• Given text

BEGIN

I know it is hard to forgive someone after something like this, but I hope telling my story will help you realize that you are not alone. There were two big steps within my process for this situation.

 

Acceptance/Forgiveness

This is the hard part. It takes a while (at least it did for me). I felt like it was all my fault and I wanted to know what I did. To get over what happened, I knew I needed to try and accept what happened. Moving to college helped because I was able to get away and meet all new people. I made some great friends who helped me regain my trust in others. When I am angry at someone, I need space (it’s better than saying something I’ll regret). I knew I needed to branch out and find some friends who I could trust.

I live my life with one quote in mind: “everything happens for a reason.” Yeah, some things that happen SUCK, but I believe that these things were put in your life to make you stronger. You are an amazing, beautiful, and perfect individual because God made you the way you are. Don’t let one person dull your sparkle. They are missing out on an incredible friend, and once you realize this, it will help A TON (it definitely helped me).

END

Saved entries:
BEGIN

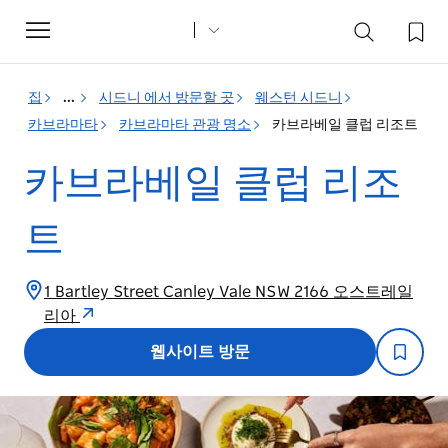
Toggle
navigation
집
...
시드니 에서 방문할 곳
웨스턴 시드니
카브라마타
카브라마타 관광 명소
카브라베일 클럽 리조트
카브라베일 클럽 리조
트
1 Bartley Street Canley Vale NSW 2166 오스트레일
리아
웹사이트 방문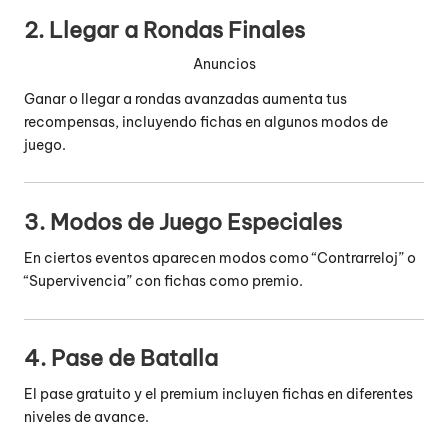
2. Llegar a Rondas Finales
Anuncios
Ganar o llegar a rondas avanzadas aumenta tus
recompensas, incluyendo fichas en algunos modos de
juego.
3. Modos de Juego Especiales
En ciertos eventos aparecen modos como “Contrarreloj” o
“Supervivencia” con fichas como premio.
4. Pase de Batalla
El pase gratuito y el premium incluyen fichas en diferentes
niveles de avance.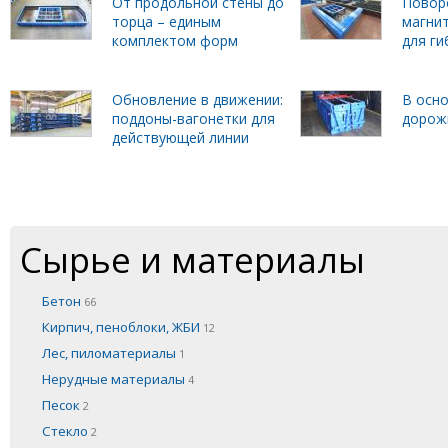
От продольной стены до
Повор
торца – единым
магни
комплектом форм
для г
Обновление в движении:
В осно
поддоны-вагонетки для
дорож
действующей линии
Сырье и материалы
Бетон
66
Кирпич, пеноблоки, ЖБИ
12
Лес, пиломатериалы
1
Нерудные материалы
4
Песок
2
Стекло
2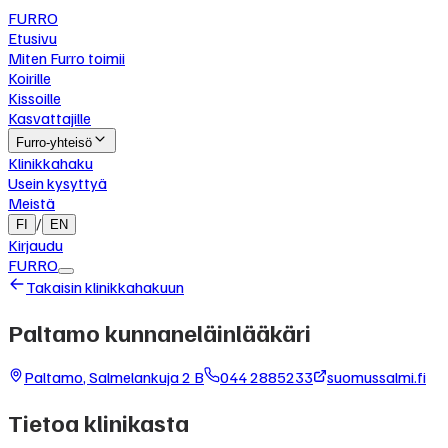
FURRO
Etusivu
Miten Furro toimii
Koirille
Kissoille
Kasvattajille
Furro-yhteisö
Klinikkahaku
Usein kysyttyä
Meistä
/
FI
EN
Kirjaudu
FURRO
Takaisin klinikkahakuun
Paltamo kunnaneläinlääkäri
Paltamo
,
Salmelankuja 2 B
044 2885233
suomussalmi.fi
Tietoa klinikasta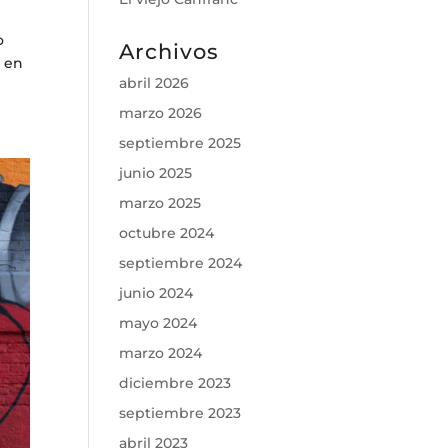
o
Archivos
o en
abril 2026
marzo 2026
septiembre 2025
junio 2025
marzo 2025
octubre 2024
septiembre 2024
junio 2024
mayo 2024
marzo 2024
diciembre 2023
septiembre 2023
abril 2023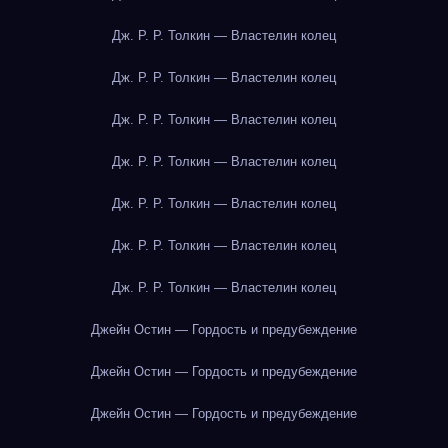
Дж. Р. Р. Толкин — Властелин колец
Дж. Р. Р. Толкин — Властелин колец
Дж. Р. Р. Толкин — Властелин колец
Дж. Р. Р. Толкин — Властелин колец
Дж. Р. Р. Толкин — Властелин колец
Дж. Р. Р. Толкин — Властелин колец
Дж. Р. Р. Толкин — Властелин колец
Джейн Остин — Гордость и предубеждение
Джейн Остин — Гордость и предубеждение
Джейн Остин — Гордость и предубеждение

END
BEGIN

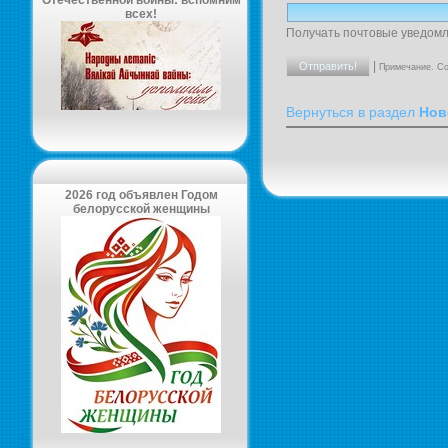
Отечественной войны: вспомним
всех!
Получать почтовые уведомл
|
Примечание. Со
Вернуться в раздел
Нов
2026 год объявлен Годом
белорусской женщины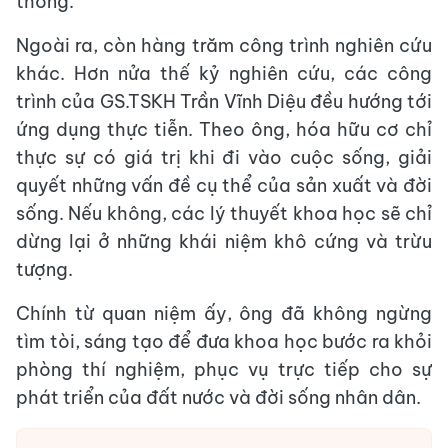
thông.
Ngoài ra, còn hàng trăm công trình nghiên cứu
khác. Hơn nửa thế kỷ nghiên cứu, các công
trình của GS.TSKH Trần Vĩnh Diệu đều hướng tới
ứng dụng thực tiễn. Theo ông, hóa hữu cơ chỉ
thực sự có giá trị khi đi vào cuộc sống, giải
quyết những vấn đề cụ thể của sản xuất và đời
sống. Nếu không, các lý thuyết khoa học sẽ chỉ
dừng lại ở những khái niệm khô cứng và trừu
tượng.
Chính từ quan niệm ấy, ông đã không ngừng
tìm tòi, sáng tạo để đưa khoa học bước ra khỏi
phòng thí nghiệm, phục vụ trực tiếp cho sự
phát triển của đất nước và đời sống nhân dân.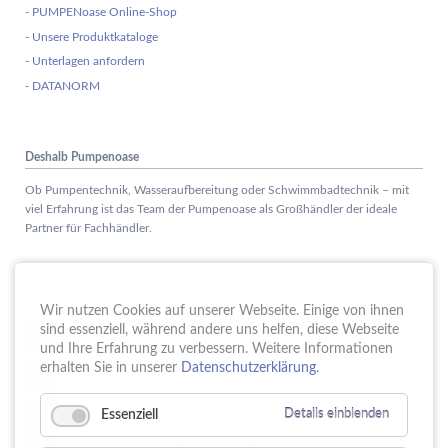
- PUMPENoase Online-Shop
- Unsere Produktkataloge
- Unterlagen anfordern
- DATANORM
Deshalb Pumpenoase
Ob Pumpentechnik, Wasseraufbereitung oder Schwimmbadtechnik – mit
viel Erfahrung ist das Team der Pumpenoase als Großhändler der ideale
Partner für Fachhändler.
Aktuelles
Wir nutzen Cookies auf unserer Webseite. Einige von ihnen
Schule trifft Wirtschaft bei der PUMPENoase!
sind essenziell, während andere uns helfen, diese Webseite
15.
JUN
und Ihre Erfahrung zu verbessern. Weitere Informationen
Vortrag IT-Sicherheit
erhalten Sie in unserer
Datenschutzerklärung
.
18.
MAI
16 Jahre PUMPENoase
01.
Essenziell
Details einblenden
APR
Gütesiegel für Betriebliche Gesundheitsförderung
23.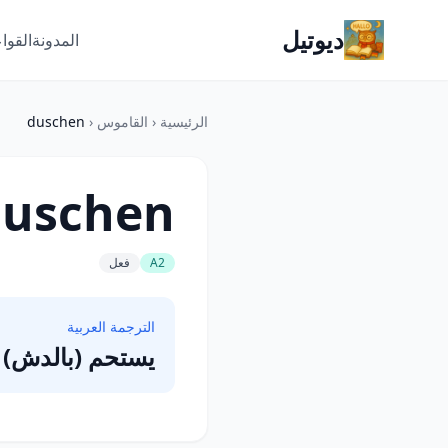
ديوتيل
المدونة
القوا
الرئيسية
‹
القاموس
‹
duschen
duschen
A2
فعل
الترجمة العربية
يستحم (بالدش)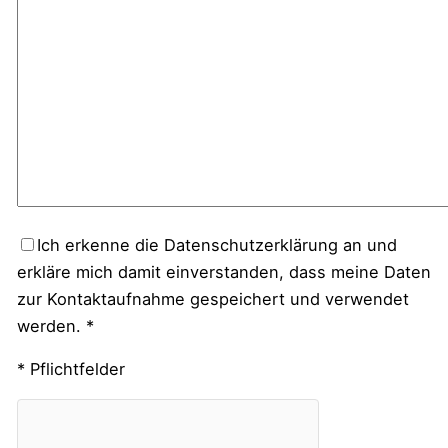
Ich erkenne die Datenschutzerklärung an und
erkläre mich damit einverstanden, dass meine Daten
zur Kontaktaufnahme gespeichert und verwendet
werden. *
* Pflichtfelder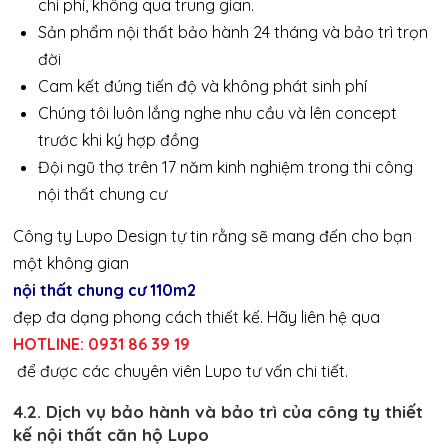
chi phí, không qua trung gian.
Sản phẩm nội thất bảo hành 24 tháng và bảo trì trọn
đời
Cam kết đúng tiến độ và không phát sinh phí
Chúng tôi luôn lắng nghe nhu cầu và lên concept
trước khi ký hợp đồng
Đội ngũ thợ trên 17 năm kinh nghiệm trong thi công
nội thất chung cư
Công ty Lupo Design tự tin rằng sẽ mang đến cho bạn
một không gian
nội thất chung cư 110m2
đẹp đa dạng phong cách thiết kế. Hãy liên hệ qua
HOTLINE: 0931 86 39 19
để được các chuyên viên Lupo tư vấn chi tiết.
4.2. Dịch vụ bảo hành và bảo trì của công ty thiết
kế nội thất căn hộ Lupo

END
BEGIN

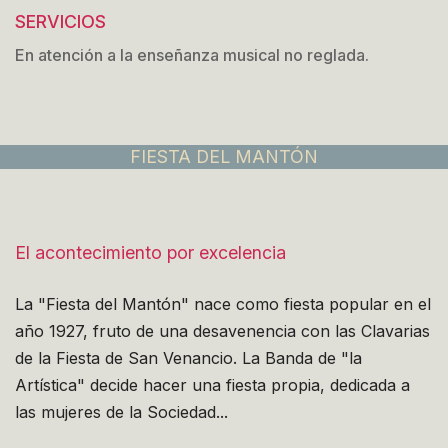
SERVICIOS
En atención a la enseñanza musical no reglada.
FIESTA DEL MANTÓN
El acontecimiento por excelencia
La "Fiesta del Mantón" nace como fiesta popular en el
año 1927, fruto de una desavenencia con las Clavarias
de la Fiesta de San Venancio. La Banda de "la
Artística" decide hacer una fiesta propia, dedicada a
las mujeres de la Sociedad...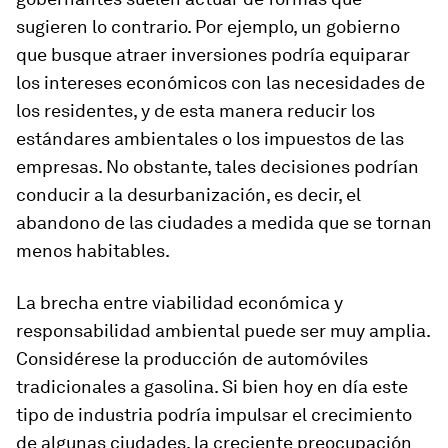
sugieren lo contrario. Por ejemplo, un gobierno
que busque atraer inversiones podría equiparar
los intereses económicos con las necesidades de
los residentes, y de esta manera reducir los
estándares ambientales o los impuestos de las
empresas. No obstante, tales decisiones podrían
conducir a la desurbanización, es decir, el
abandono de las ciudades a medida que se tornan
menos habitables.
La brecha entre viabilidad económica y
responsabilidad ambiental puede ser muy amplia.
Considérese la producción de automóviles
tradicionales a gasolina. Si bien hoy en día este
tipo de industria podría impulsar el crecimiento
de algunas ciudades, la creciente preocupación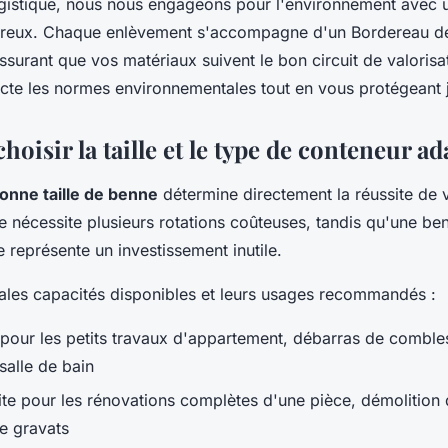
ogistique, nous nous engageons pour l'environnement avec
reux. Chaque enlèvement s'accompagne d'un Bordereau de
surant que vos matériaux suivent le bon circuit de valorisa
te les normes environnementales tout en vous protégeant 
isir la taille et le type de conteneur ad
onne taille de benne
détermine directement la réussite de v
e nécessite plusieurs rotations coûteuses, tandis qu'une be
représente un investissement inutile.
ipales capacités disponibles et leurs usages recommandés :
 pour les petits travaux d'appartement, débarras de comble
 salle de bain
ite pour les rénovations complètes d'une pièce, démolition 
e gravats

END

• Assignment
Transcribe the passage on forgiveness from "I know it is" up to and including "I could trust.".

• Answer to the problem
I know it is hard to forgive someone after something like this, but I hope telling my story will help you realize that you are not alone. There were two big steps within my process for this situation.

 

Acceptance/Forgiveness

This is the hard part. It takes a while (at least it did for me). I felt like it was all my fault and I wanted to know what I did. To get over what happened, I knew I needed to try and accept what happened. Moving to college helped because I was able to get away and meet all new people. I made some great friends who helped me regain my trust in others. When I am angry at someone, I need space (it’s better than saying something I’ll regret). I knew I needed to branch out and find some friends who I could trust.